Exercise directions
Where the records below show the word "down" in a line, please copy that line.

Task material
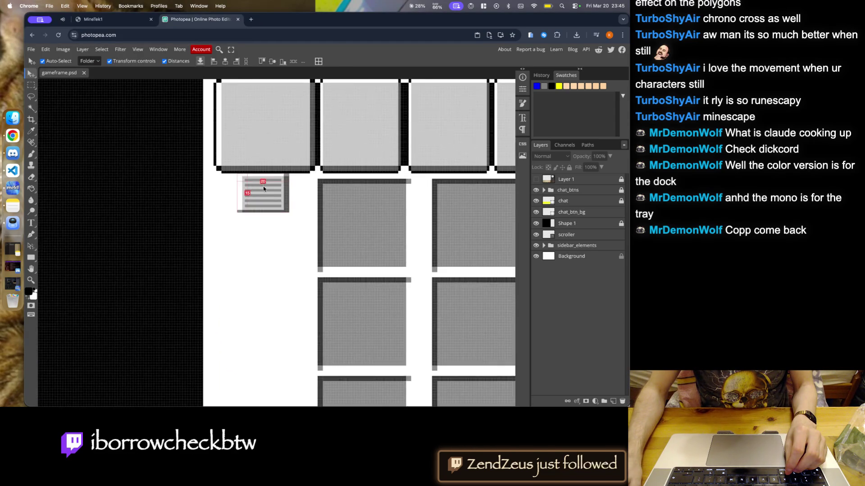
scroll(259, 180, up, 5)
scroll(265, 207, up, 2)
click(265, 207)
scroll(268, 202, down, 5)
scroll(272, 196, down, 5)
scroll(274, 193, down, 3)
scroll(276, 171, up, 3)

==

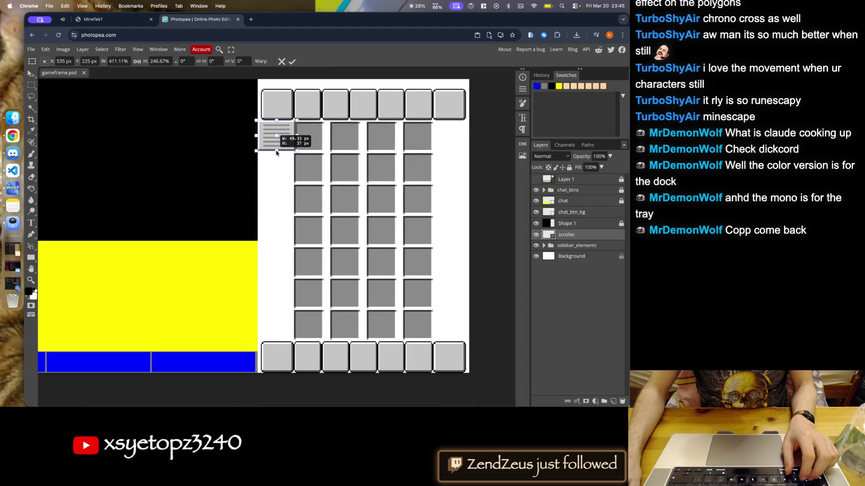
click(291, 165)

Result for this task
scroll(268, 202, down, 5)
scroll(272, 196, down, 5)
scroll(274, 193, down, 3)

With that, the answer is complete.